Urokinase plasminogen activator (uPA)

uPA, its receptor (uPAR) and PAI-1-mediated signaling are involved in tumour cell invasion, survival, angiogenesis and metastasis 164167. These genes are upregulated by ROS 168, 169. Silensing uPA promoter with siRNA inhibits tumor cell invasion and angiogenesis in vitro as well as prostate tumor growth and lung metastasis in a bioluminescence tumor/metastasis model 170.

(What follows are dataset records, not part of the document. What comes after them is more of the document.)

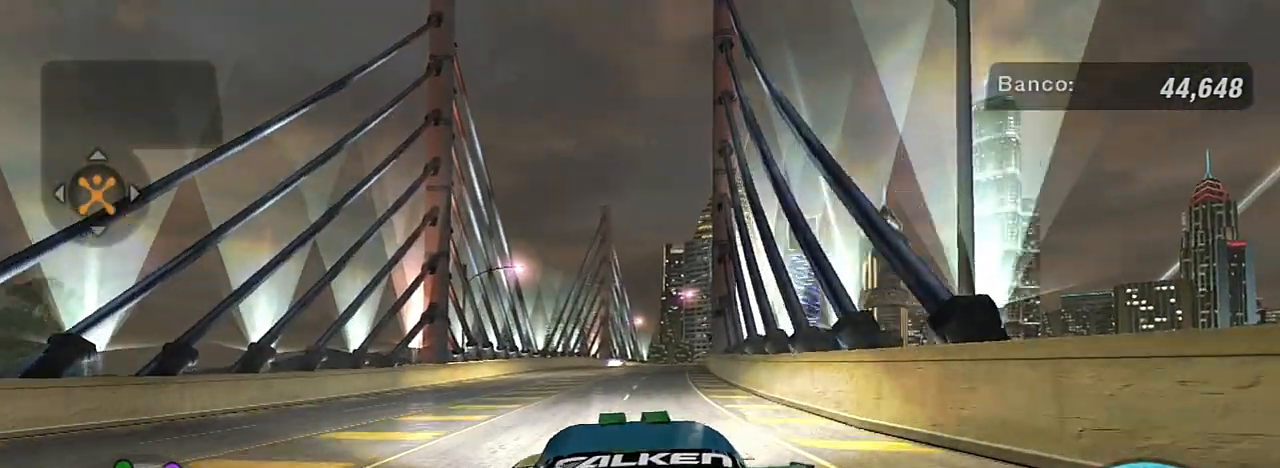
{"buttons": ["R2"], "left_stick": "center", "right_stick": "center", "events": []}
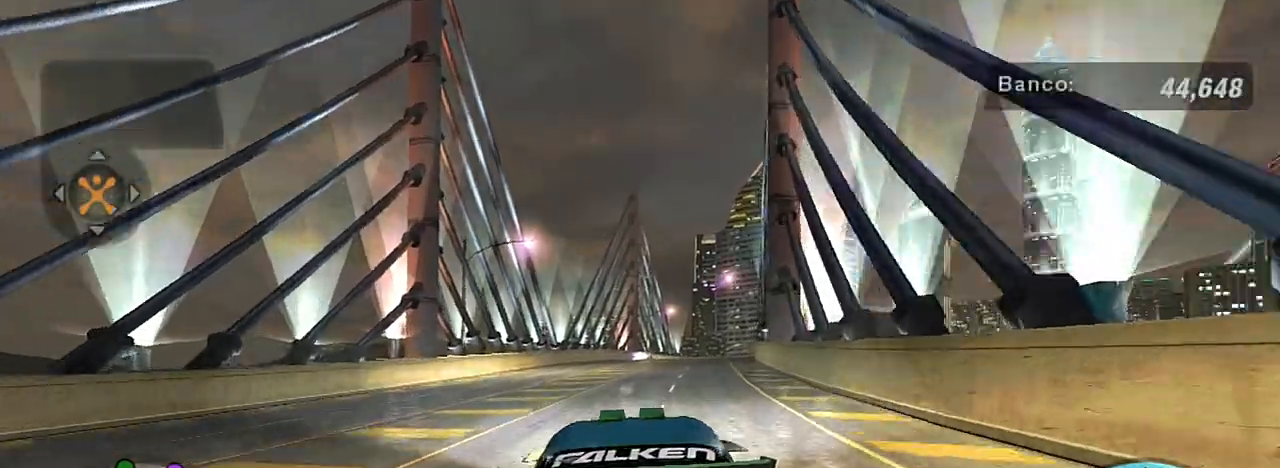
{"buttons": ["R2"], "left_stick": "center", "right_stick": "center", "events": [[200, "left_stick", "up-right"], [434, "left_stick", "center"]]}
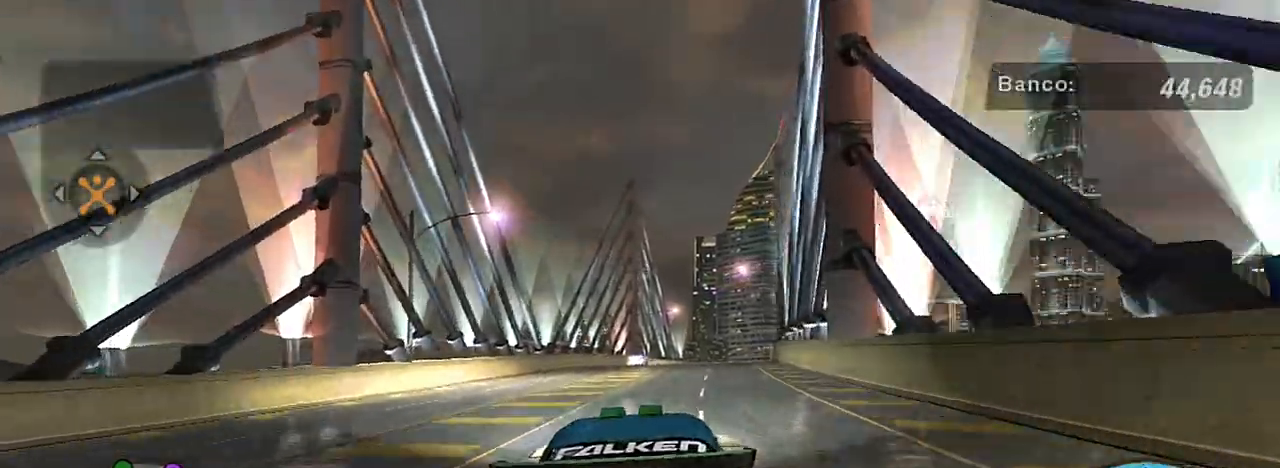
{"buttons": ["R2"], "left_stick": "up-right", "right_stick": "center", "events": [[100, "left_stick", "up-right"], [333, "left_stick", "center"], [433, "left_stick", "up-right"]]}
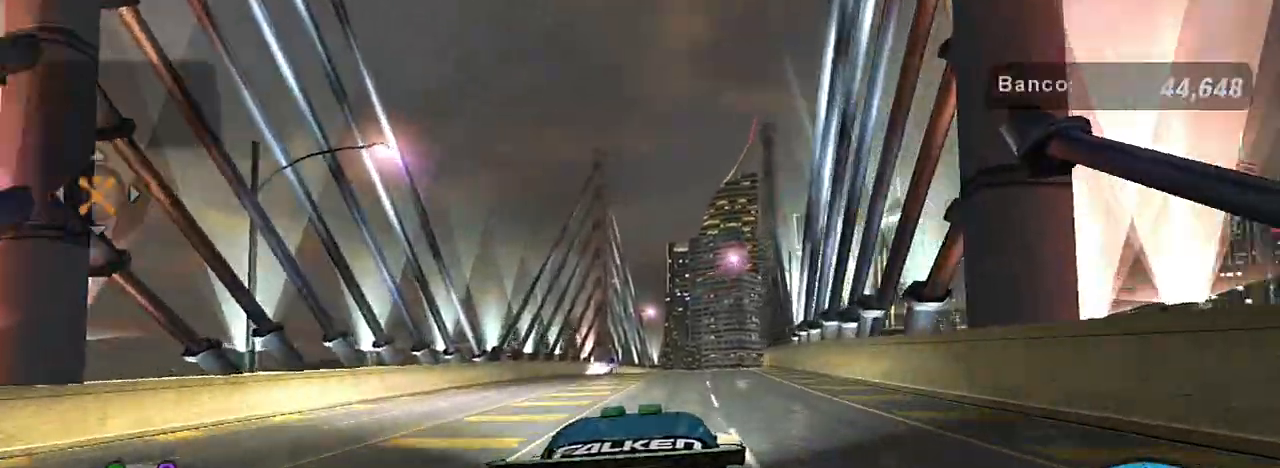
{"buttons": ["R2"], "left_stick": "center", "right_stick": "center", "events": [[200, "left_stick", "center"]]}
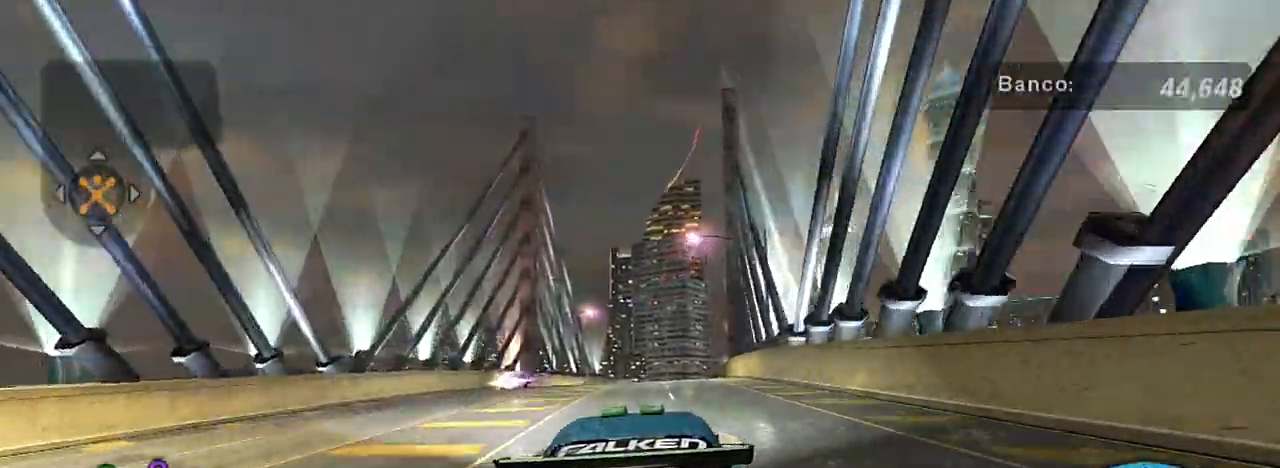
{"buttons": ["R1", "R2"], "left_stick": "center", "right_stick": "center", "events": [[433, "R1", "down"]]}
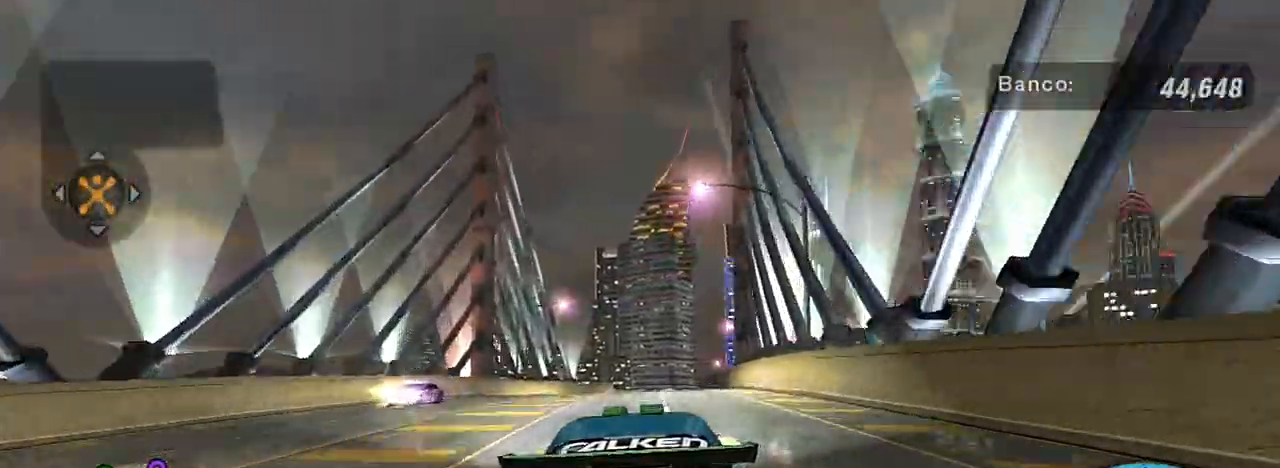
{"buttons": ["R2"], "left_stick": "center", "right_stick": "center", "events": [[67, "R1", "up"]]}
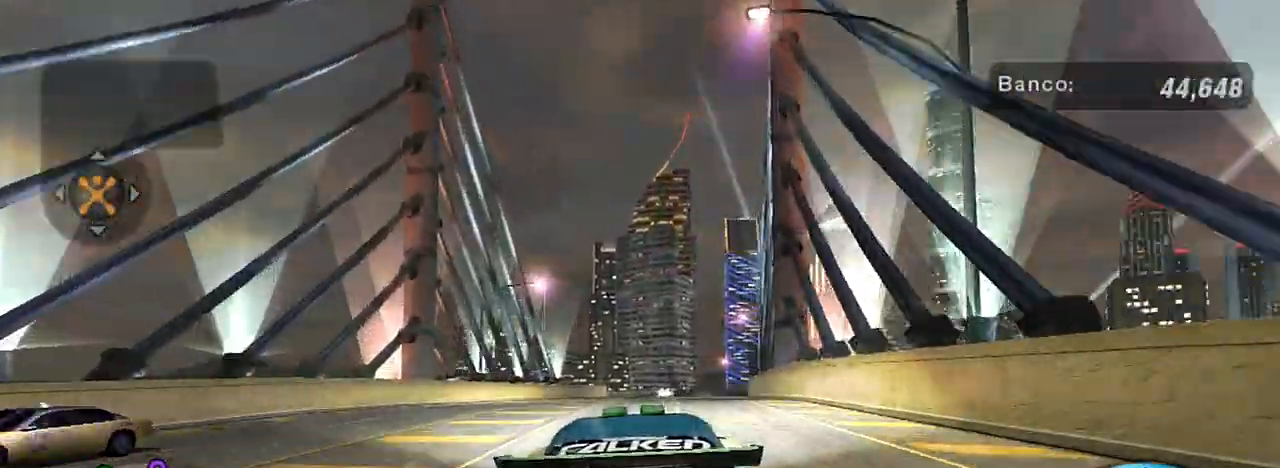
{"buttons": ["R2"], "left_stick": "center", "right_stick": "center", "events": [[266, "left_stick", "up-right"], [433, "left_stick", "center"]]}
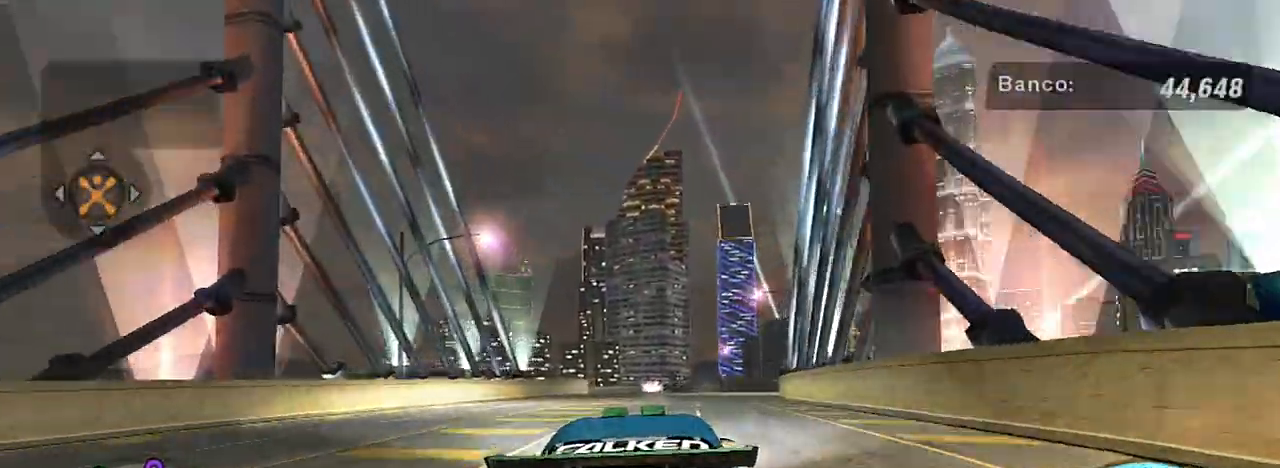
{"buttons": ["R2"], "left_stick": "center", "right_stick": "center", "events": []}
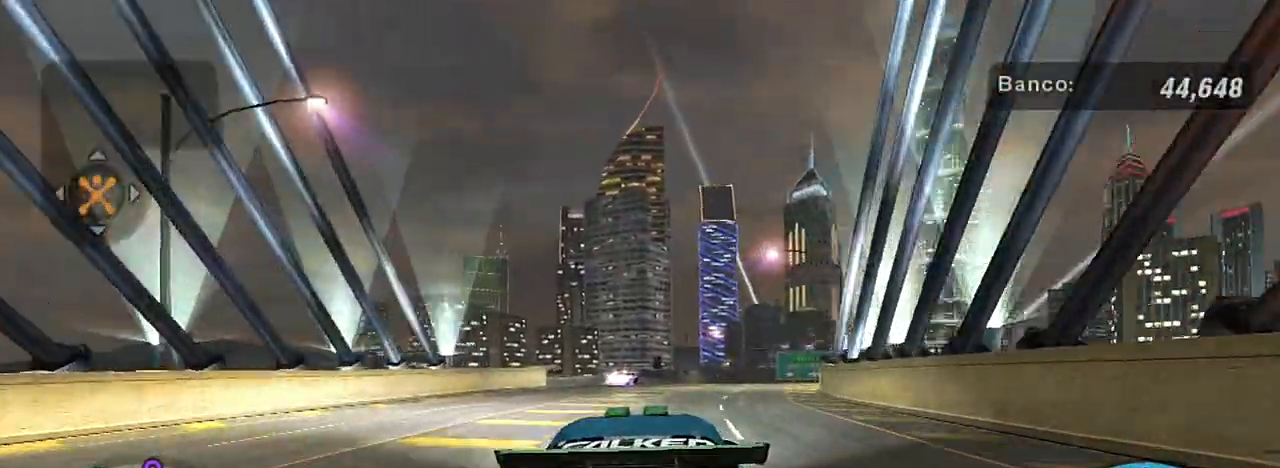
{"buttons": ["R2"], "left_stick": "right", "right_stick": "center", "events": [[368, "left_stick", "right"]]}
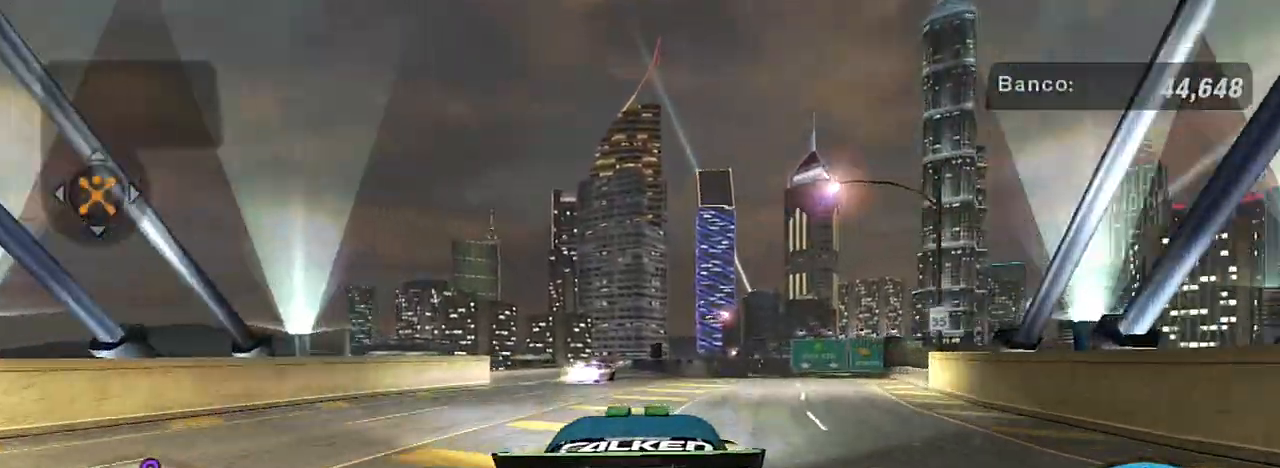
{"buttons": ["R2"], "left_stick": "center", "right_stick": "center", "events": [[367, "left_stick", "center"]]}
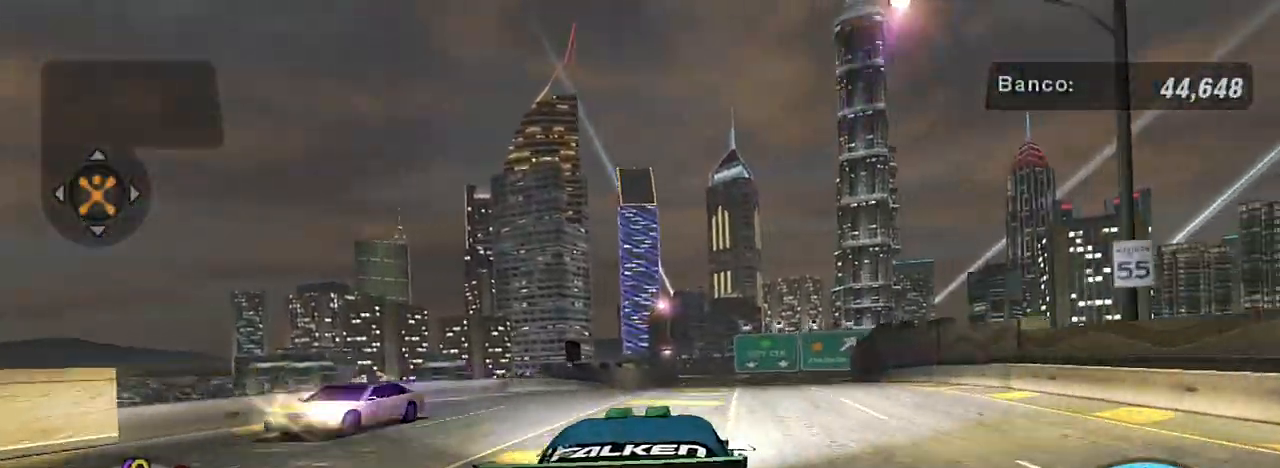
{"buttons": ["R2"], "left_stick": "center", "right_stick": "center", "events": [[100, "left_stick", "up-right"], [367, "left_stick", "center"]]}
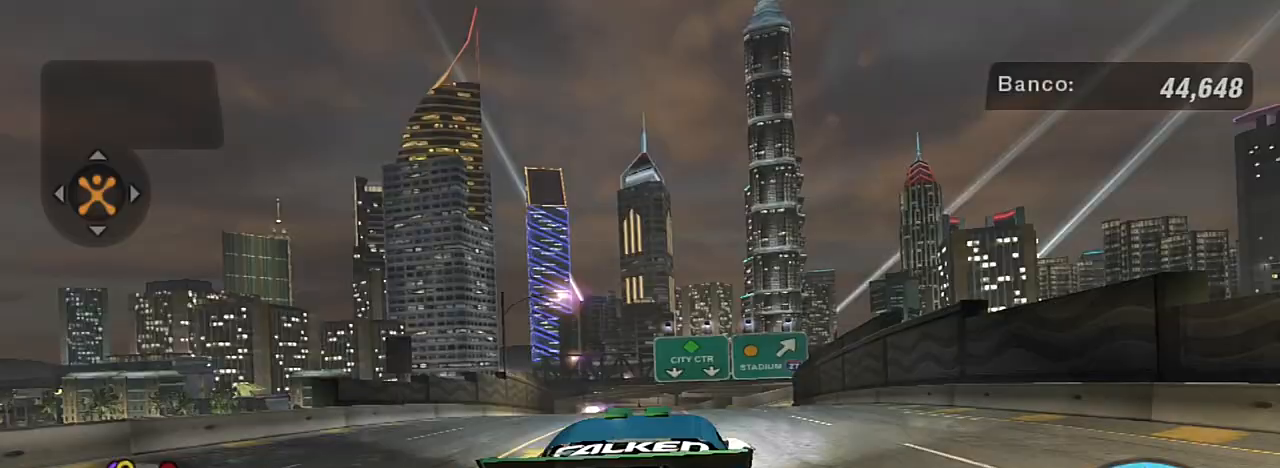
{"buttons": ["R2"], "left_stick": "center", "right_stick": "center", "events": [[133, "left_stick", "up-right"], [367, "left_stick", "center"]]}
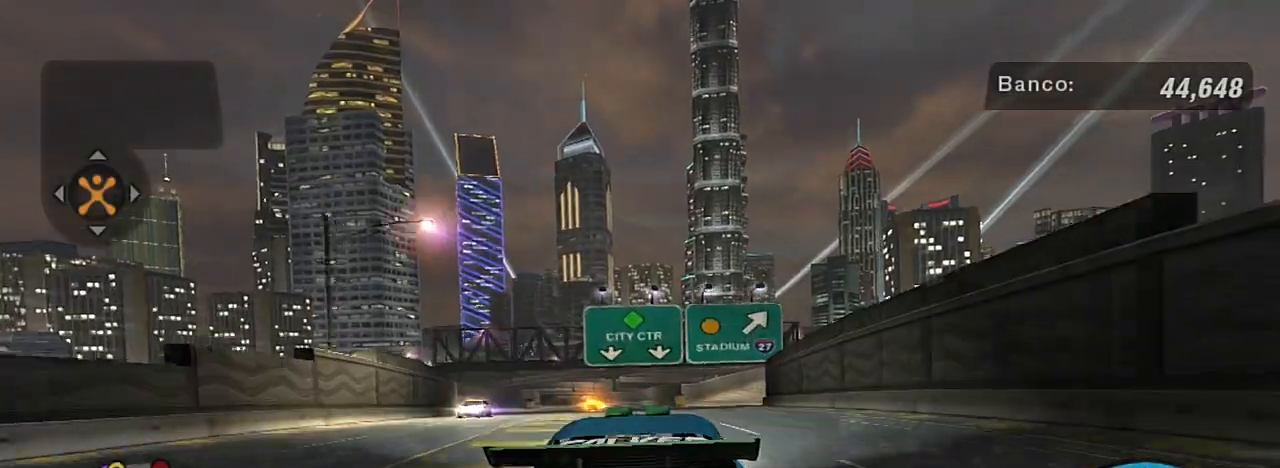
{"buttons": ["R2"], "left_stick": "center", "right_stick": "center", "events": [[200, "left_stick", "left"], [266, "left_stick", "up-left"], [433, "left_stick", "center"]]}
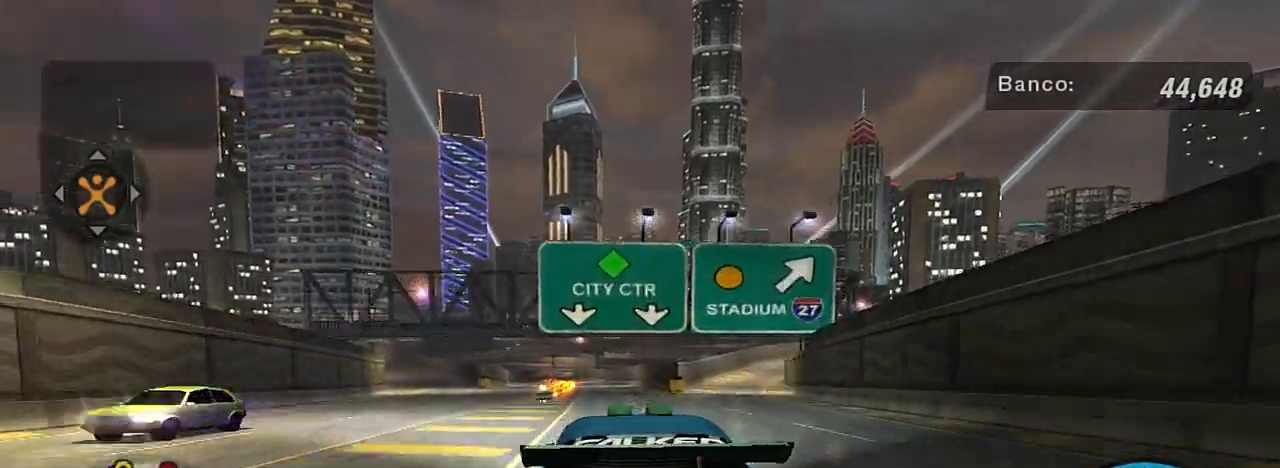
{"buttons": ["R2"], "left_stick": "up-right", "right_stick": "center", "events": [[334, "left_stick", "up-right"]]}
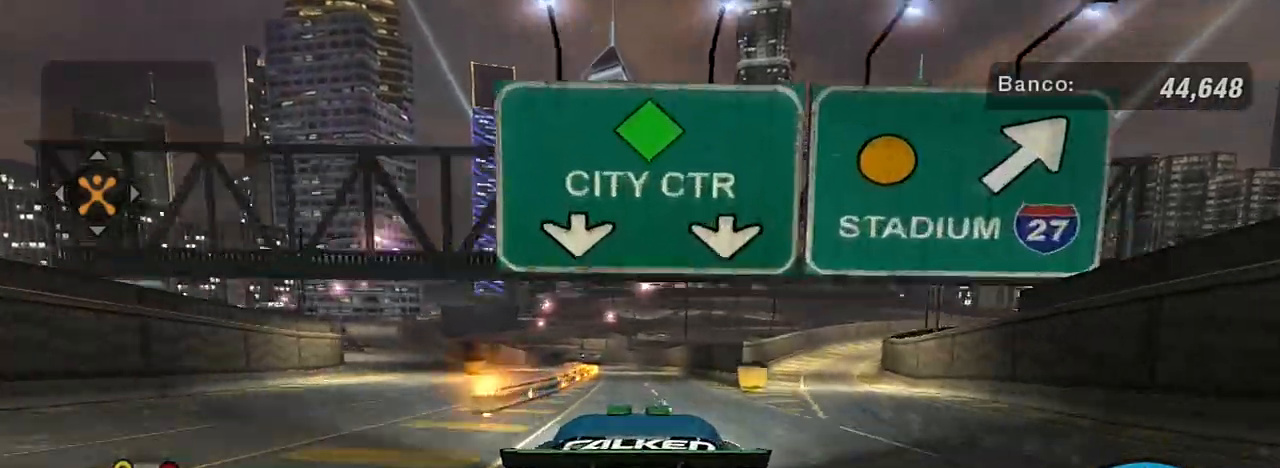
{"buttons": ["R2"], "left_stick": "up", "right_stick": "center", "events": [[33, "left_stick", "center"], [133, "R1", "down"], [266, "R1", "up"], [400, "left_stick", "up-left"], [500, "left_stick", "up"]]}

8. Prevention of angiogenesis by dietary antioxidants

Because ROS play an important role in tumor angiogenesis, treatment with dietary antioxidants such as food phytochemicals which have antioxidant capacity seems to be a promising anti-angiogenic strategy. Especially dietary polyphenols are involved in protection against not only cardiovascular risk factors such as atherosclerosis but also cancer angiogenesis by inhibiting oxidative stress. Recent studies have indicated that both red wine and green tea polyphenols prevent effectively the thrombin-induced activation of MMP-2 in vascular smooth muscle cells 171. VEGF expression and its release are prevented by red wine polyphenols 172. In addition, green tea polyphenols and epigallocatechin-3-gallate reduce VEGF expression in several types of cancer cells by inhibiting epidermal growth factor receptor (EGFR)-related signaling pathways 173, 174 Furthermore, natural polyphenols can inhibit migration and proliferation of vascular cells 171. Consistent with these observations, either red wine polyphenols, green tea polyphenols or epigallocatechin-3-gallate inhibits angiogenesis in ECs 175 and in animal model of angiogenesis 172, 176178. Thus, dietary antioxidants appear to be effective for treatment of tumor angiogenesis. Understanding the molecular mechanisms of their action should provide basis to design more effective anti-angiogenic drugs targeted to various cancers.

9. Conclusion

Accumulating evidence suggest that ROS derived from NADPH oxidase play an important role in physiological and pathological angiogenesis. ROS function as signaling molecules to mediate various angiogenic-related responses such as cell proliferation, migration and angiogenic gene expression in ECs and cancer cells. However, significant work remains to be performed; 1) to define the role of each Nox and its regulatory subunits in tumor angiogenesis; 2) to determine the activation mechanisms of NADPH oxidase by various angiogenesis factors; and 3) to identify molecular targets of oxidase-derived ROS in signaling pathways involved in angiogenic switch in various cancer cells. The development of specific inhibitors of NADPH oxidases and redox signaling components (kinase, phosphatase, transcription factors and genes) as well as understanding the mechanism by which dietary antioxidants inhibit angiogenesis could provide useful therapeutic strategies for treatment of various angiogenesis-dependent pathophysiologies such as cancer.